Back in San Francisco, now married to a young girl who did not know any better,
Alverson joined the Wall Street Journal. Competent
if not showy, he spent five years quitting and unquitting the Journal (and
getting divorced) before finally quitting the WSJ in early 1969.
He was not sorely missed. In
between time he lived for six months in an institute for drug addicts and got to
know the Oakland Hell’s Angels. You
can draw your own conclusions about these facts.
After bouncing around the West Indies for four months allegedly researching real
estate development, Alverson washed up in London where he had a friend.

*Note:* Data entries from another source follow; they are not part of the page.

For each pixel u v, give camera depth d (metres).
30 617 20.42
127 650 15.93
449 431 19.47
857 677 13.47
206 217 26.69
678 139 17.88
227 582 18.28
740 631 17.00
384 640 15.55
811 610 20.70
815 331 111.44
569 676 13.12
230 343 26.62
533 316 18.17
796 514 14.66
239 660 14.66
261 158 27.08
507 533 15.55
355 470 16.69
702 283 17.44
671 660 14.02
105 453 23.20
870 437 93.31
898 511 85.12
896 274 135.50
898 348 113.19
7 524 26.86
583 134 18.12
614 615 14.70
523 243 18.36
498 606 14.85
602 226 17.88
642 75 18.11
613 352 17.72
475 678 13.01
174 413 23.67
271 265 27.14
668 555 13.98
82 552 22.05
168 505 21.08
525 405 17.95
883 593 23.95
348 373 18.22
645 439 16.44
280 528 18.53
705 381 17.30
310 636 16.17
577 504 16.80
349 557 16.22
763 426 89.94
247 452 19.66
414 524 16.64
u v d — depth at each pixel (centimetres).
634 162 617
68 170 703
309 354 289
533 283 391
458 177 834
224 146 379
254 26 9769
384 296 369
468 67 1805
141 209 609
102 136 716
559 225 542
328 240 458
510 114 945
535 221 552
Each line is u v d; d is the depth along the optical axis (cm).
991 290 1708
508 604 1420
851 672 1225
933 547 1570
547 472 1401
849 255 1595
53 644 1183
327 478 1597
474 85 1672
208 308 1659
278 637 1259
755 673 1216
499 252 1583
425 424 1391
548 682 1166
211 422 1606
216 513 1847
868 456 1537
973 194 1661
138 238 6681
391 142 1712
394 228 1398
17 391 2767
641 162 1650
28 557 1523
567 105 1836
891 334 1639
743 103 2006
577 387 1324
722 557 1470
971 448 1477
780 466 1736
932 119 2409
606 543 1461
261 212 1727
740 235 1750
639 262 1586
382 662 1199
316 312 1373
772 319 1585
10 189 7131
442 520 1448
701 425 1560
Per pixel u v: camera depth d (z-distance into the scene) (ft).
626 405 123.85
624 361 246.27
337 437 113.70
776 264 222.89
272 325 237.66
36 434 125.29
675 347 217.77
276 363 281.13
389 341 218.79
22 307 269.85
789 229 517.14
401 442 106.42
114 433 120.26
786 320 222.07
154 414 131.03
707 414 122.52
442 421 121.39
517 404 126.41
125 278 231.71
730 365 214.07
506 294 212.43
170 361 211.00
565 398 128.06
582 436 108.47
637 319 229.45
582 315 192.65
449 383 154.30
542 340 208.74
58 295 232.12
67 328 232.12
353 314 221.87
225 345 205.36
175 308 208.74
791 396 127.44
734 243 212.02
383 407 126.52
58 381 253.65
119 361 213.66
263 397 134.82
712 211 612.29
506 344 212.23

Well, sort of a friend. This
was Terry Gilliam, a flash-in-the pan film director who sadly has not been heard
of for years. After five happy
years living in mid-Wales (with his second wife (English, educated working
class, hated the country) with whom he had three children) stringing for Rolling
Stone, rebuilding ruins and beginning to write fiction (two novels) Alverson
moved to Cambridge, England. There
he continued to write novels (two of which were published over nearly 15 years,
which ain’t much of a record) and wrote two films (‘Jabberwocky’ and
‘Brazil’) with Gilliam. Actually,
he wrote only the first draft of ‘Brazil’. He also got divorced
again but moved only across the street into a cemetery lodge.
Alverson also did a lot of hack writing in Cambridge, ending up with a well-paid
job editing a technical magazine. As
soon as that got boring (20 months) he quit and moved to Serbia, where he
married his third wife, a Serbian, strangely enough.
He lived in Belgrade, doing hack journalism, teaching high school and
doing damn-all writing. In 1998, he
moved to rural Vojvodina in north Serbia and, very early in the year 2000,
strangely enough started writing fiction again.
You will find some of this on this website. He has two small terriers and only the slimmest grasp of the
Serbian language and reality.
How can we sum up this erratic but ultimately uninteresting eccentric? God only knows.